Have you heard? Next week, Apple definitely maybe could announce or ship or talk about a phone!
The is reaching a fever pitch, five days before Macworld. In today's episode, David Sobotta, the former head of federal sales for Apple, explains that Steve Jobs never really liked the idea of a Mac Tablet but has expressed several ideas about what it would take to build a Mac Phone.
In a piece for the Guardian, Sobotta describes a 2002 meeting he attended between Jobs and representatives from the medical research organization National Institutes of Health in which the NIH reps hoped to convince Jobs to build a Mac tablet for the medical industry. Jobs demurred, citing problems with screen resolution, wireless bandwidth and the potential liability problems that are part and parcel of working with the health care industry.
Undeterred, the NIH reps then inquired about the possibility of Apple making its products more compatible with Research in Motion's BlackBerry device, according to Sobotta. Again, Jobs dismissed the BlackBerry as a niche product, but this time went on to explain his vision of a converged device.
It would need to fit in a shirt pocket, he said, according to Sobotta's account. It would need to be more compelling as a converged device than a phone or a computer is on their own.
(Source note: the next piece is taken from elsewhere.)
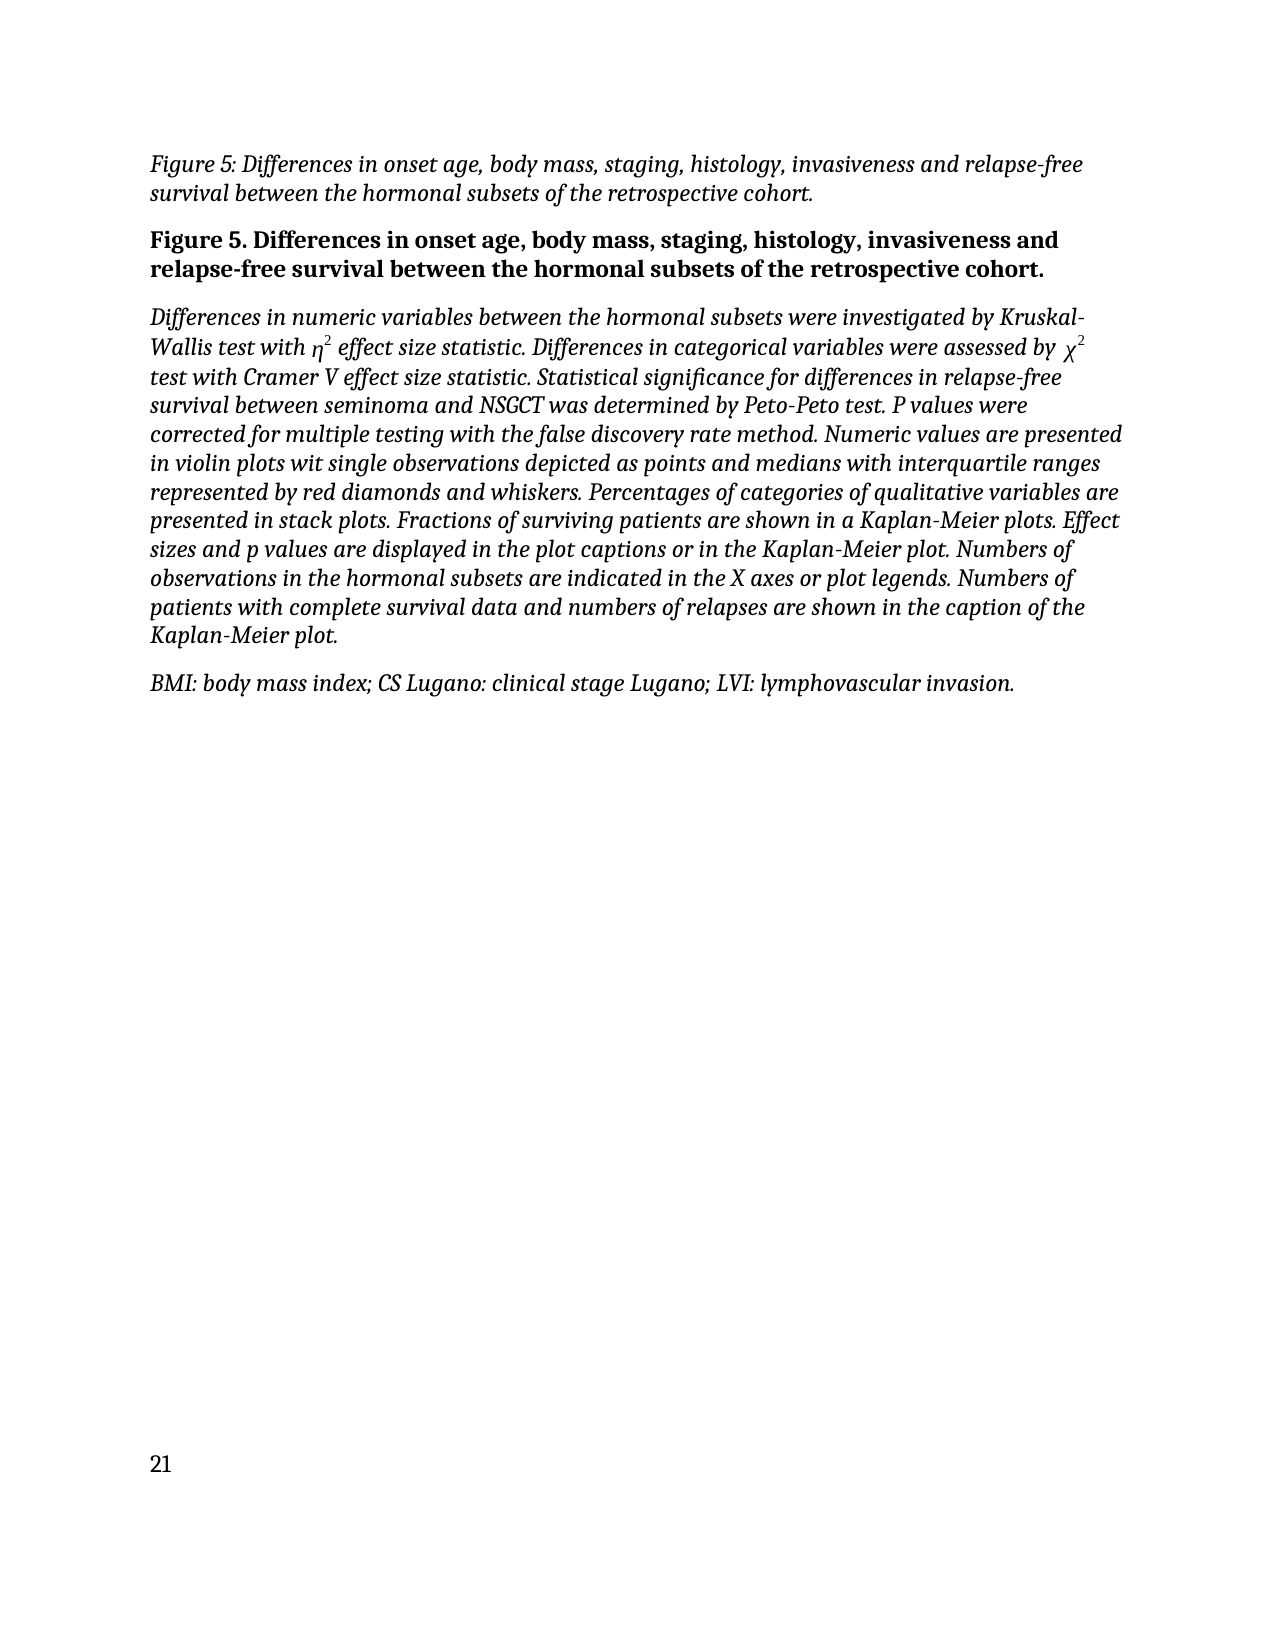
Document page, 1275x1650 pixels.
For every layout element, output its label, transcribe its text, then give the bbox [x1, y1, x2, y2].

With that background, Sobotta goes on to describe why he thinks Apple is all set to unveil a phone. For starters, the company is well positioned with Samsung to secure enough flash memory for a mass-market phone. It has its own network of retail stores that would provide a high-profile showcase for the new phone. And it has learned much about cell phones through partnerships with cell phone makers; Apple did some Bluetooth development with Sony Ericsson and worked on the ill-fated Rokr iTunes phone with Motorola.
Sobotta appears to be legit, but an Apple representative did not return a call seeking confirmation of his former employment status with the company.